DeepSeek Releases DeepEP: An Efficient Communication Library for MoE Models

February 25, 2025

DeepSeek has released DeepEP, the second open-source project in its “Open Source Week” initiative. This new library provides an efficient expert-parallel communication system designed specifically for Mixture-of-Experts (MoE) model training and inference.

DeepEP: Optimizing MoE Communication

DeepEP addresses a critical challenge in large-scale AI development by optimizing the communication patterns needed for MoE architectures. These models, which selectively activate only relevant “expert” neural networks for specific inputs, require specialized communication protocols to operate efficiently across multiple GPUs and nodes.

According to DeepSeek’s announcement, DeepEP provides:

  • Efficient and optimized all-to-all communication between model components
  • Support for both intranode (via NVLink) and internode communication (via RDMA)
  • High-throughput kernels optimized for training and inference prefilling
  • Low-latency kernels specifically designed for inference decoding
  • Native FP8 precision support
  • Flexible GPU resource control for communication-computation overlapping

DeepEP’s GitHub repository indicates the library can approach the theoretical bandwidth limits of modern GPU interconnects, showing 153-158 GB/s throughput on NVLink (approaching the ~160 GB/s maximum) and 39-47 GB/s on RDMA networks (approaching the ~50 GB/s maximum).

Part of a Larger Open-Source Initiative

This release follows DeepSeek’s February 24th launch of FlashMLA, the first project in its “Open Source Week” campaign. On February 21st, DeepSeek announced the formation of a dedicated AGI (Artificial General Intelligence) exploration team and committed to sharing their research progress through five open-source code repositories.
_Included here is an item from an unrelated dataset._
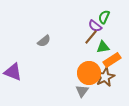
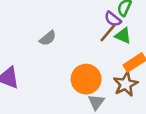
green triangle: (103, 47) -> (123, 36), moved, turned 32
orange circle: (89, 73) -> (86, 79), moved

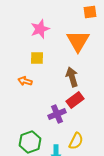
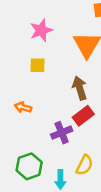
orange arrow: (25, 81) -> (23, 107), moved

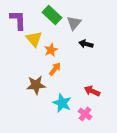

DeepEP aligns with the group-limited gating algorithm described in DeepSeek’s recent V3 paper, providing kernel optimizations for asymmetric-domain bandwidth forwarding. The library appears particularly focused on large-scale deployment scenarios, offering performance tuning for various network configurations.

Technical Details

The library provides two main sets of kernels:

  1. Normal kernels: Optimized for high throughput in both training and inference prefilling, supporting NVLink for intranode communication and RDMA for internode communication.
  2. Low-latency kernels: Designed for inference decoding with minimal delays, using pure RDMA to optimize latency.

DeepEP also introduces a hook-based communication-computation overlapping method that DeepSeek claims doesn’t occupy any SM (Streaming Multiprocessor) resources, potentially allowing better utilization of GPU compute capacity.

Availability

DeepEP is available immediately on GitHub under an MIT license. The library requires Hopper GPUs, Python 3.8+, CUDA 12.3+, PyTorch 2.1+, and a modified version of NVSHMEM that DeepSeek has also made available.

As the second of five planned releases during DeepSeek’s Open Source Week, the AI community will be watching closely to see what other tools and libraries will follow in the coming days.